§ **Task statement**:
Please repeat, from the entries that follow, the lines from the one containing "fx_px: 13356" through the one containing "exposure_s: 1/1250" exactly, adding nothing.

§ **Information**:
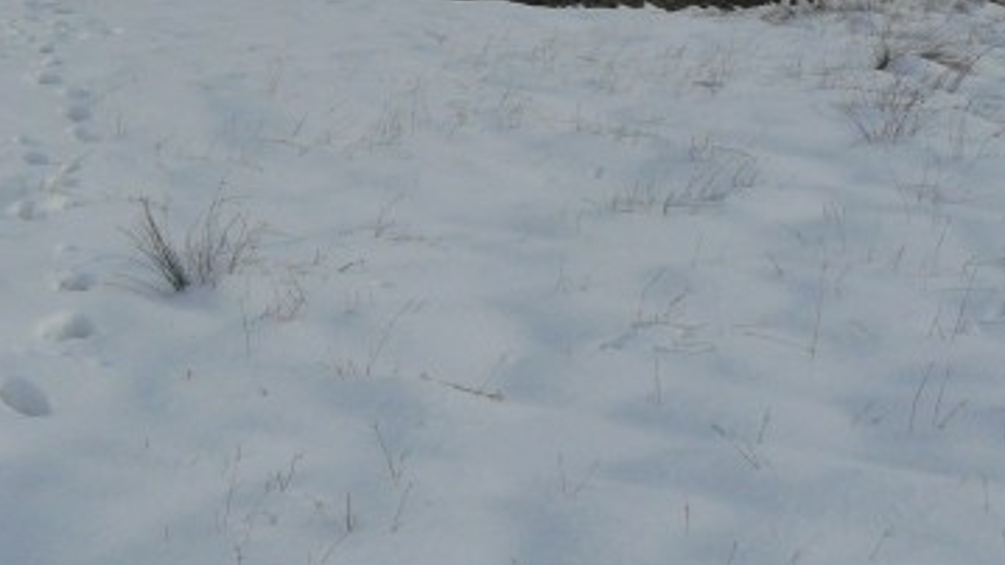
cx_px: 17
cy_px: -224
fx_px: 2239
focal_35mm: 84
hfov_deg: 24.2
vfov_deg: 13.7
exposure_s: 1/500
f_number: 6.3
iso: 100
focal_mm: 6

---

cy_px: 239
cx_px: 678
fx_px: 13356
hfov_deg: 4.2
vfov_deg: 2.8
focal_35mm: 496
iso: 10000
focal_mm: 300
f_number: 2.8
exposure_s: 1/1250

§ **Task response**:
fx_px: 13356
hfov_deg: 4.2
vfov_deg: 2.8
focal_35mm: 496
iso: 10000
focal_mm: 300
f_number: 2.8
exposure_s: 1/1250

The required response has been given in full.